**Required action:** Reproduce the text of the items below word for word, and leave the pictures out of your answer.

(Material provided Opens)

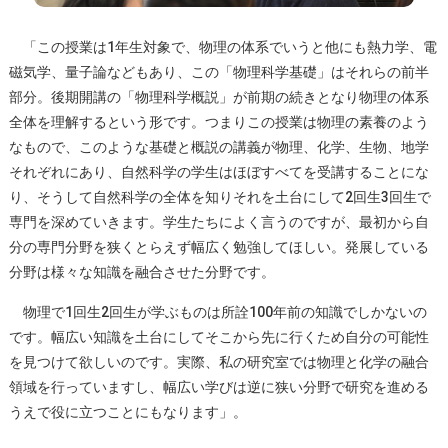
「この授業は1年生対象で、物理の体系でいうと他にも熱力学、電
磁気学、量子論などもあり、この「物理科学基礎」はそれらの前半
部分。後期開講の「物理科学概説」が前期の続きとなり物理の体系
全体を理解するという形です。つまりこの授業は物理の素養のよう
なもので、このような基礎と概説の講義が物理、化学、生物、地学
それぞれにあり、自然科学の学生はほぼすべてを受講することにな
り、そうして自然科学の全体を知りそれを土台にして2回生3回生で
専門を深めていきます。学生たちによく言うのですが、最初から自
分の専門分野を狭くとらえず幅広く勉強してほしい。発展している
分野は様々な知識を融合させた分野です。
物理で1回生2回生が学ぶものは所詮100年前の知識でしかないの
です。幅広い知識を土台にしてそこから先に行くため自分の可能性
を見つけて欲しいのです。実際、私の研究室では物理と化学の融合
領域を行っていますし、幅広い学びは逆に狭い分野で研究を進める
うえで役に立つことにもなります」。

(Material provided Closes)

**Written solution:**
「この授業は1年生対象で、物理の体系でいうと他にも熱力学、電
磁気学、量子論などもあり、この「物理科学基礎」はそれらの前半
部分。後期開講の「物理科学概説」が前期の続きとなり物理の体系
全体を理解するという形です。つまりこの授業は物理の素養のよう
なもので、このような基礎と概説の講義が物理、化学、生物、地学
それぞれにあり、自然科学の学生はほぼすべてを受講することにな
り、そうして自然科学の全体を知りそれを土台にして2回生3回生で
専門を深めていきます。学生たちによく言うのですが、最初から自
分の専門分野を狭くとらえず幅広く勉強してほしい。発展している
分野は様々な知識を融合させた分野です。
物理で1回生2回生が学ぶものは所詮100年前の知識でしかないの
です。幅広い知識を土台にしてそこから先に行くため自分の可能性
を見つけて欲しいのです。実際、私の研究室では物理と化学の融合
領域を行っていますし、幅広い学びは逆に狭い分野で研究を進める
うえで役に立つことにもなります」。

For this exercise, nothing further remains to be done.